I think I need a little more Dream Eater philosophy in my own life. I hate feeling ignorant and have very little patience for the learning process. I always expect myself to go from zero to exceptionally skilled with anything I attempt, and I beat up on myself a lot when I can’t get things right the first time I try them. Intellectually, I know this is silly, and I’ve been trying very hard to remind myself that nobody can achieve an expert level of skill overnight. Still, this tendency trips me up time and again.
I was battling with this bad habit more than usual when I started my after-school writing class. I got quite a few kids that had learning and discipline needs that were way beyond my experience level, not to mention it was the first time I’d ever taught a small class (which turns out to be a very different challenge than teaching a large class) or a mixed-ages class.
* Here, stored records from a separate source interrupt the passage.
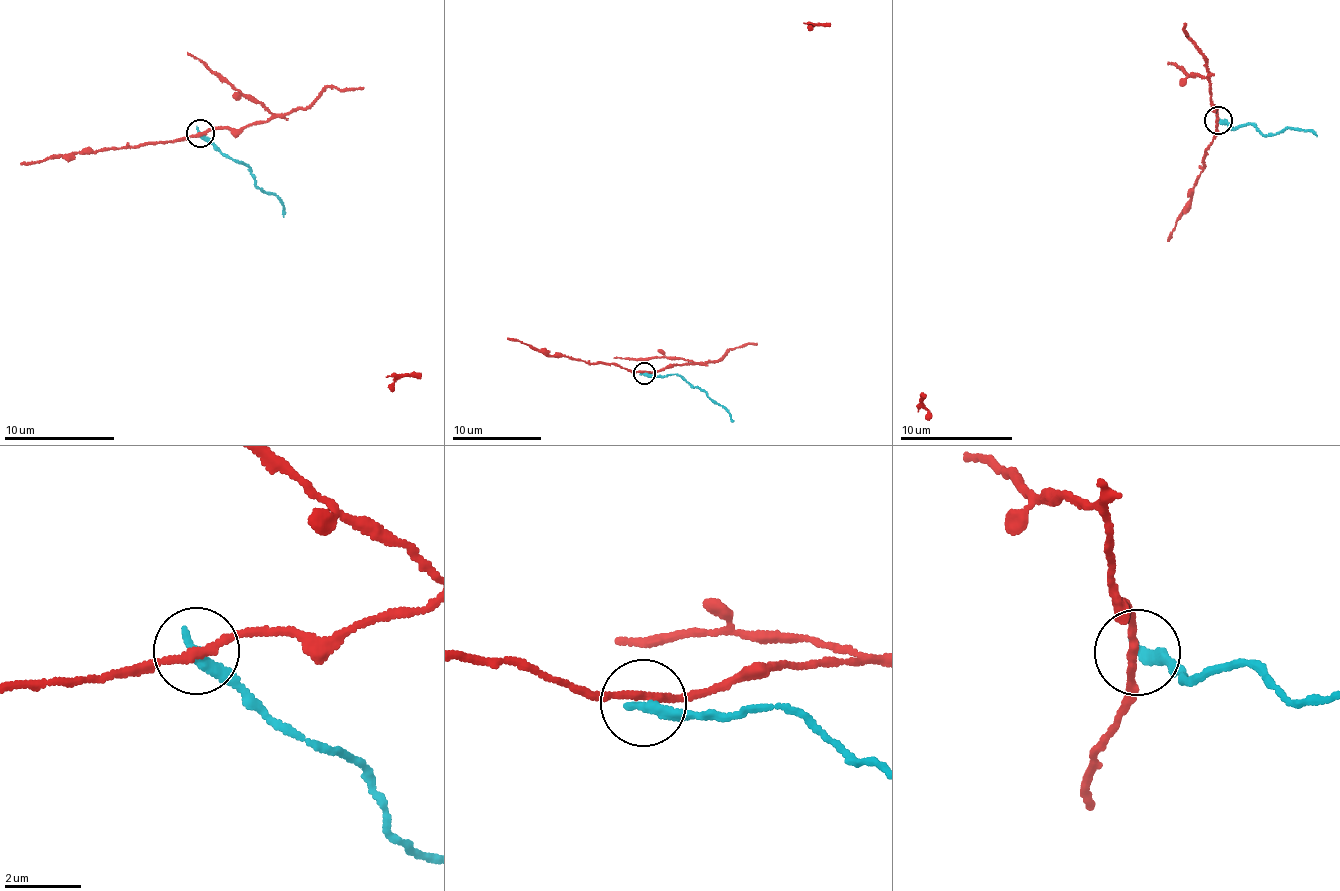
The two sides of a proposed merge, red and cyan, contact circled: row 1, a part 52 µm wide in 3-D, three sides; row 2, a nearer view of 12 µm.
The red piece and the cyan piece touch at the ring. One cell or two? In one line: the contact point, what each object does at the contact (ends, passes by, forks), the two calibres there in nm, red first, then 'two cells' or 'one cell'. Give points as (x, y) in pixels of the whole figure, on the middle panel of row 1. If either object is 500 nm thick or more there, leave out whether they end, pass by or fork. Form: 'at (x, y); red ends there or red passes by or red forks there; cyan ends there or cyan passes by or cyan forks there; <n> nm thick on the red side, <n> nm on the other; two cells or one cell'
at (644, 373); red passes by; cyan ends there; 190 nm thick on the red side, 320 nm on the other; two cells

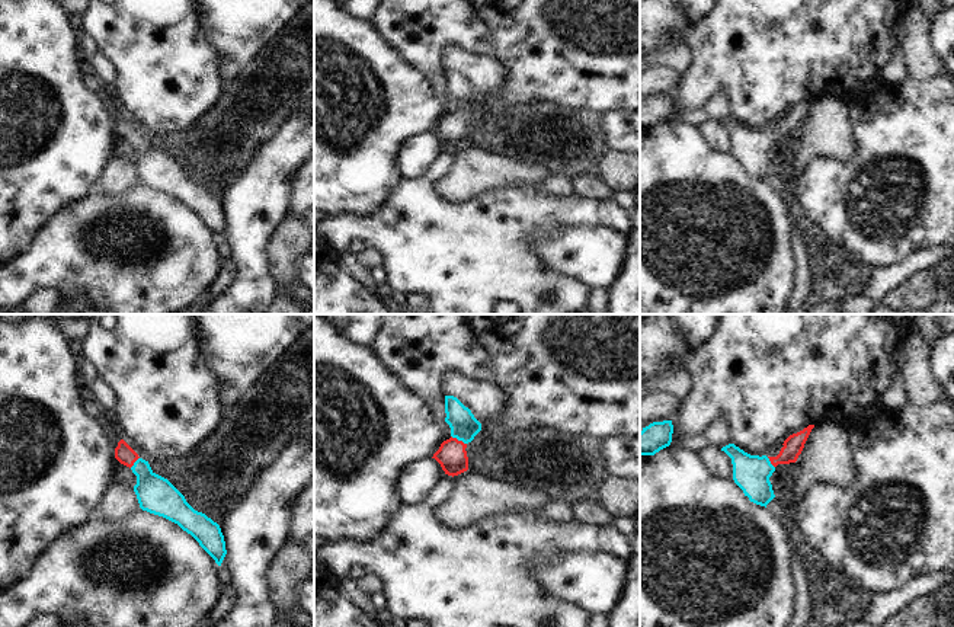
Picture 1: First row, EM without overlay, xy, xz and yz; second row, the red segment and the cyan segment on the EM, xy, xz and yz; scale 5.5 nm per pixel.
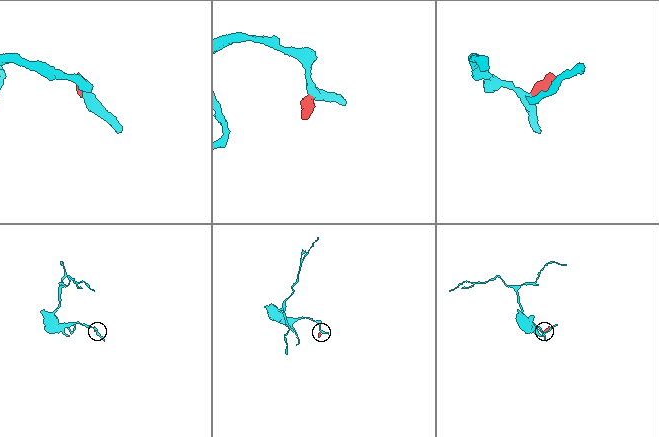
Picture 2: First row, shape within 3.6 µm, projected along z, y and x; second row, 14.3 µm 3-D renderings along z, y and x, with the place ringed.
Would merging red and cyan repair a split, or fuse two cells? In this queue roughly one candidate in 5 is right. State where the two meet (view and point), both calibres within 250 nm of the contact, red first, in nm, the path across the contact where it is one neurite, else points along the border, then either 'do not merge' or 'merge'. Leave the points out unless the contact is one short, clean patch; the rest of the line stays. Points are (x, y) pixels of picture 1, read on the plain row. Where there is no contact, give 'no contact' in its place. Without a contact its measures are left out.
contact xz (457, 114); calibres 160 and 160 nm; way xz (453, 131), (457, 114), (464, 101); merge

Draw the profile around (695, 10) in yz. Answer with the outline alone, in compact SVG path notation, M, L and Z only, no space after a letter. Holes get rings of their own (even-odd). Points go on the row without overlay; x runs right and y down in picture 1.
M676 0L682 4L682 12L694 22L700 22L713 12L718 0Z

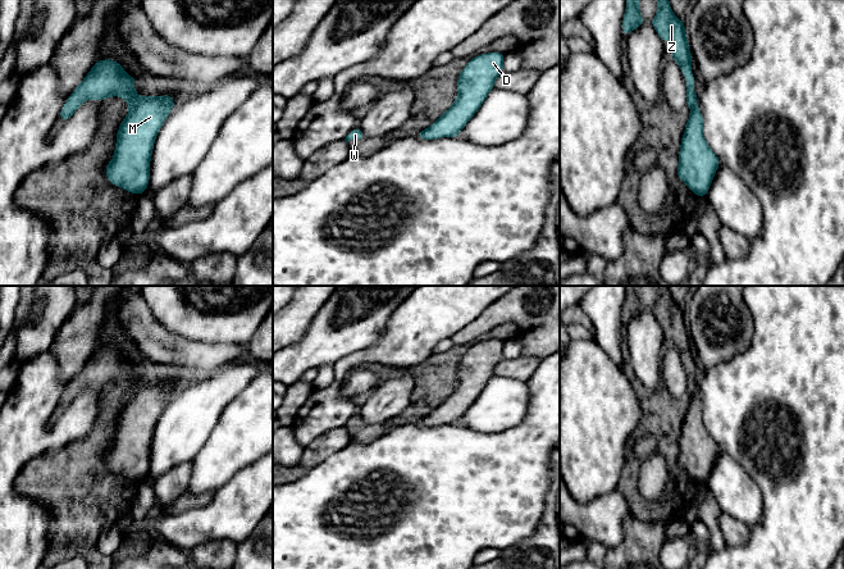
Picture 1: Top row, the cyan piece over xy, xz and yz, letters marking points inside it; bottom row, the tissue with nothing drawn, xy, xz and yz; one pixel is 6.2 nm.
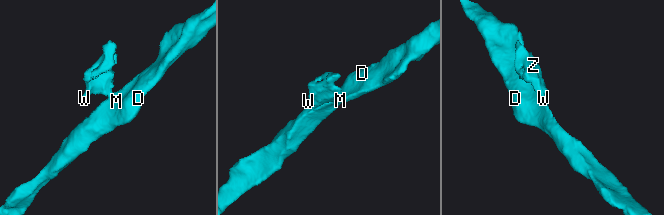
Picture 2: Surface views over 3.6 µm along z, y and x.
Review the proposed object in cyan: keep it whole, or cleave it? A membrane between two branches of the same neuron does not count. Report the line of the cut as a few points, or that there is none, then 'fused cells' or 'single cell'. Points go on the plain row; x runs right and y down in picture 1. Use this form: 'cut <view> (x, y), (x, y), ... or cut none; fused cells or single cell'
cut xy (141, 385), (131, 396); fused cells

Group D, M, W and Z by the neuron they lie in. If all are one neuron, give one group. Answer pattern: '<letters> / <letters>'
D M / W Z

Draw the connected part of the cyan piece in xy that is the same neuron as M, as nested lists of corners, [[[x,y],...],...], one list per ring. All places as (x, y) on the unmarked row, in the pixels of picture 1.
[[[172,382],[143,383],[131,396],[117,419],[114,445],[108,450],[108,468],[131,481],[142,482],[150,468],[154,431],[174,395]]]

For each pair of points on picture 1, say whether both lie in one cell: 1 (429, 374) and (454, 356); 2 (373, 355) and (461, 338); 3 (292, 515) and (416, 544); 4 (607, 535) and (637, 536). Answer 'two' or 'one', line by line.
1: one
2: two
3: one
4: two

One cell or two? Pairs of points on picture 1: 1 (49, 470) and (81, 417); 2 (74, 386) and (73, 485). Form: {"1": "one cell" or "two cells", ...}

It was a lot of new things all at once, and I constantly felt like I was playing catch up. I’d come home deeply discouraged, railing at myself for incompetence and ignorance. Cory would always remind me that this wasn’t true, that I was just learning something new, but it was hard for me to accept this. As long as there was anything that didn’t go 100% right, I felt incompetent, and if there was anything that I didn’t completely know, I felt ignorant.
Lately I’ve been trying a different tactic, which is to acknowledge that sometimes I AM incompetent or ignorant…because that is the first stage of learning anything at all! In fact, it is impossible to develop a new skill without first being ignorant or incompetent at it. Whenever I can embrace this stage as a part of the learning process, it seems easier to accept. Before, I felt I was lying to myself. Now, I’m re-contextualizing what ignorance actually is, and while I’m not exactly giving it value, I am placing it within the stages of a valuable activity. It took the pressure and the guilt out of the equation, and I’ve found my brain is much more agile at adapting to the needs of each kid and the class ever since.
Have you ever had to embrace your own ignorance? How did you accept it, and move beyond it?